Excerpted text:
* * *

Saturday, August 13, 2005

Monster!

‘The more I write, the less substance I see in my work. The scales are falling off my eyes. It is tolerably awful. And I face it, I face it but the fright is growing on me. My fortitude is shaken by the view of the monster. It does not move; its eyes are baleful; it is as stale as death itself--- and it will devour me. Its stare has already eaten into my soul deep, deep. I am alone with it in a chasm with perpendicular sides of black basalt. Never were sides so perpendicular and smooth, and high…’
Collected Letters Volume 2, Joseph Conrad.

How correct is Joseph Conrad! The more I try to write, the less quality I feel it has. Perhaps the ‘monster’ he so mentions refers to his writer’s block he experienced when he was in his bout of depression, but the ‘monster’ that I now feel is entirely different, though I thought it seems to fit his description.

The contents and stylistics of my writing is not so much affected by an in-competency in expression, but rather by the whole dynamics which goes on behind the writing process. Sometimes putting 300words to form a composition can take me hours not because I fumble with language, but because I stumble upon this ‘monster’. With entries that I post on the blog, I am forced to rationalise my thoughts, my words and my actions. And in doing so, my posts are effectively cold, and my words are desperately emotionless. Good god, it is as stale as death itself…

The whole process of writing throws my world into turmoil. No doubt, I have a passion for writing; never mind if I alone consist of their sole readership. But what have I got to write?

* * *

Required tasks:
**a)** Reproduce the stretch of the blog post on writing from "The contents and" through "got to write?".
**b)** In the blog post on writing, what source is given for the quoted passage about the monster?
**c)** Carry the blog post on writing forward from its final sentence.
The records have no connection to the blog post on writing.

Extracted data entries:
* * *

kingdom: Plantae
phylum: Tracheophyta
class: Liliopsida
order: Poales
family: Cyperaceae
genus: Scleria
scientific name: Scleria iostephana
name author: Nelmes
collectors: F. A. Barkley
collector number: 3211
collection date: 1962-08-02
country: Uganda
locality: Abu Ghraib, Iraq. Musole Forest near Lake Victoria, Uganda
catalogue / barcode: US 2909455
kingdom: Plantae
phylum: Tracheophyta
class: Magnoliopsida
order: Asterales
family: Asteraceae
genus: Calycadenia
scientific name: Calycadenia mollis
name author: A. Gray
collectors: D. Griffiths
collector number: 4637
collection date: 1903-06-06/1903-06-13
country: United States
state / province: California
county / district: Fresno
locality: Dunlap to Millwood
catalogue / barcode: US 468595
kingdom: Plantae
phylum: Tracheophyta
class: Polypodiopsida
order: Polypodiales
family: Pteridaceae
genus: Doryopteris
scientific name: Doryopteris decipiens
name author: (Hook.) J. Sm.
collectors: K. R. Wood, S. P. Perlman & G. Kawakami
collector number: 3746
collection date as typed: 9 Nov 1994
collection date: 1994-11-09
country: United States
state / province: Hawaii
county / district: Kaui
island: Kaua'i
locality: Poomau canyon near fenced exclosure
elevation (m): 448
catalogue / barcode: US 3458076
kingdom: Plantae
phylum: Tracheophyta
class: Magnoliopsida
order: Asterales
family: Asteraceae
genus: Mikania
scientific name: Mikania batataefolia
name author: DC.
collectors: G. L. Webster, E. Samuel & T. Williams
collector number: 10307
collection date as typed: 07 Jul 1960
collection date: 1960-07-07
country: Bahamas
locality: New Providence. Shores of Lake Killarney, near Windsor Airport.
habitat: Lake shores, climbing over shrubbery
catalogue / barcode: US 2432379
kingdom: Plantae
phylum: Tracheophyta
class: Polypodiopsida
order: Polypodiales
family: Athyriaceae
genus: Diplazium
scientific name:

* * *

Expected responses:
**a)**
The contents and stylistics of my writing is not so much affected by an in-competency in expression, but rather by the whole dynamics which goes on behind the writing process. Sometimes putting 300words to form a composition can take me hours not because I fumble with language, but because I stumble upon this ‘monster’. With entries that I post on the blog, I am forced to rationalise my thoughts, my words and my actions. And in doing so, my posts are effectively cold, and my words are desperately emotionless. Good god, it is as stale as death itself…

The whole process of writing throws my world into turmoil. No doubt, I have a passion for writing; never mind if I alone consist of their sole readership. But what have I got to write?

**b)** Collected Letters Volume 2, Joseph Conrad.

**c)**
The accusation of me being argumentative is the partial truth. I have written against my friend’s ideology, against consumerism, against policies, against the people around me, against rigid teaching methods, ad infinitum. They are often a mixture of nominative facts and personal opinions and prejudices. Whether they are constructive or otherwise remains unresolved.

Ironically, the fact that I am arguing (albeit with myself) about why I am argumentative is only a partial truth actually already exposes my argumentative nature.

However, there is clarity of purpose here. To hold an argument stems from having objections to the proposed topic or suggestion. My arguments give voice to why I disagree. Disagreeing is often taken negatively, but to me, it is simply another mode of communication.

Yet it seems to me that being argumentative in a tactless fashion can be dangerous for reasons two-folds. Firstly, despite freedom of expression being highly emphasized in this era of democracy and human rights, there still is oppression such that legal action can be taken against the things we say about institutions of the higher order. The hypocrisy is ‘tolerably awful’.

Secondly, being argumentative is viewed as a character flaw. It is a compromise on a person’s character because it makes him appear to come on too strongly. It gives the impression that the person is too self-opinionated to accept other’s views or has a pressing issue in trying to win.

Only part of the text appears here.